Jacobs had many doubts to overcome before publication. Given the obvious power of southern slaveholders, her subject was taboo. She wished to write a book exposing the sexual exploitation of slave women; to do so, however, she would have to reveal her own sexual history and the fact that she was an unwed mother of two. Her resolution was to create an alter ego and pseudonym, Linda Brent, who presents a first-person narrative that withholds nothing and moves the book beyond all previous limits of “polite” women’s writing. Of the ninety or so book-length narratives published before Emancipation, fewer than ten are by women. Incidents in the Life of a Slave Girl is one of the great achievements of nineteenth century American literature and fulfills the promise of the slave narrative “to tell a free story.” Jacobs draws in her audience with her opening sentence, “Reader, be assured this narrative is no fiction.” She presents two seemingly conflicting stories: On one hand, her book is the personal narrative of a heroic slave mother who overcomes enormous odds to rescue her children and herself from a vile institution; on the other, it is the first-person confession of a “fallen woman.” Jacobs uses language differently in each instance. In the first, she gives precise details in direct and vivid language. In the second, admitting her sexual history, she omits details, uses vaguer diction and elaborate sentences, and resorts to the language generally associated with popular fiction of the period. Nonetheless, her narrator never evades responsibility for her actions; she is an active, thinking figure.

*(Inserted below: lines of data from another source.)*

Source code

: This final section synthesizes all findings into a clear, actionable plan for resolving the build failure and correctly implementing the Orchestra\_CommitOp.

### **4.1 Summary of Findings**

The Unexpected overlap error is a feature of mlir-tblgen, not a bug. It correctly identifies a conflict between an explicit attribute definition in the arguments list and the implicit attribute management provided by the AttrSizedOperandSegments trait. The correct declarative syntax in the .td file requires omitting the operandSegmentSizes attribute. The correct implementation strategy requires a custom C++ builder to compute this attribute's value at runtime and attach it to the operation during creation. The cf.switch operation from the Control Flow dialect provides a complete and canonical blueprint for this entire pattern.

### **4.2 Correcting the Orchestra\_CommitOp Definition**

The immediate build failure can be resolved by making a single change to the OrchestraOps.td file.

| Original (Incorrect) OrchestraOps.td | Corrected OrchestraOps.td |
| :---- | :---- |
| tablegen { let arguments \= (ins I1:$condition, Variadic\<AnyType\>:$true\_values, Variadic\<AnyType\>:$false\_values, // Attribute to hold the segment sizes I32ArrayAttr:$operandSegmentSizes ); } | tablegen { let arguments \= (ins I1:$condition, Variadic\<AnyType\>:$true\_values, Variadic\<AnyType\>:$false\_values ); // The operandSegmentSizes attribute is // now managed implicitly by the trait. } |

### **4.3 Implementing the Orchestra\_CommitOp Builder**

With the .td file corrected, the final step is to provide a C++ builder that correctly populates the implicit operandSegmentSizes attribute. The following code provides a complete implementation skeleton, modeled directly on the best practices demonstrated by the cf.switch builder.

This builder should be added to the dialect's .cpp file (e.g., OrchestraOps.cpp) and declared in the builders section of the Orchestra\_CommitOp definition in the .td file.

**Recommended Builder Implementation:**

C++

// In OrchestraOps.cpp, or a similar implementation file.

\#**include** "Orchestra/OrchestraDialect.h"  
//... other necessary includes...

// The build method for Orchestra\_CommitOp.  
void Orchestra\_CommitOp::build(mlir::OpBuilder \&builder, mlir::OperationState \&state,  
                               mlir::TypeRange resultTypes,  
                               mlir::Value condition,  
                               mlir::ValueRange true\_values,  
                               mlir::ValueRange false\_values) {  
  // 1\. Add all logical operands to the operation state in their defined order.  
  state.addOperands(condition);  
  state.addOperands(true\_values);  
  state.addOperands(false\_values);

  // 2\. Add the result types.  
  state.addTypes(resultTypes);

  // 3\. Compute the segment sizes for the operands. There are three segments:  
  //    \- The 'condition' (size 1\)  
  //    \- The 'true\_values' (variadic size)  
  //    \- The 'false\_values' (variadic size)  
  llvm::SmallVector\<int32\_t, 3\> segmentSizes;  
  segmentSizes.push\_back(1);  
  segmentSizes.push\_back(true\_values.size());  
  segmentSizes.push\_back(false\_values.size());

Except for one trip to her hometown of Edenton, Jacobs spent the remainder of her life working in Washington, D.C., where she died in 1897.
Bibliography
Andrews, William L. To Tell a Free Story: The First Century of Afro-American Autobiography, 1760-1865. Urbana: University of Illinois Press, 1986. An excellent study of the slave narrative as literary form.
Garfield, Deborah M., and Rafia Zafar, eds. Harriet Jacobs and “Incidents in the Life of a Slave Girl”: New Critical Essays. New York: Cambridge University Press, 1996. A critical study. Includes bibliographical references and an index.
Gates, Henry Louis, Jr., ed. The Classic Slave Narratives. New York: New American Library, 1987. Includes an introduction by Gates.
Johnson, Yvonne. The Voices of African American Women: The Use of Narrative and Authorial Voice in the Works of Harriet Jacobs, Zora Neale Hurston, and Alice Walker. New York: Peter Lang, 1998. Examines Jacobs’s narrative in the light of twentieth century works by African American women.
Kaplan, Carla. The Erotics of Talk: Women’s Writing and Feminist Paradigms. New York: Oxford University Press, 1996. Discusses Jacobs, Zora Neale Hurston, Charlotte Brontë, and Alice Walker.
Sánchez-Eppler, Karen. Touching Liberty: Abolition, Feminism, and the Politics of the Body. Berkeley: University of California Press, 1993. Analyzes the political and social views of Jacobs, Emily Dickinson, and Walt Whitman.
Sekora, John, and Darwin T. Turner, eds. The Art of Slave Narrative: Original Essays in Criticism and Theory. Macomb: Western Illinois University Press, 1982. Contains several essays on Jacobs’s narrative.
Yellin, Jean Fagan. Women and Sisters: The Antislavery Feminists in American Culture. New Haven, Conn.: Yale University Press, 1989. Places Jacobs with other writers and lecturers.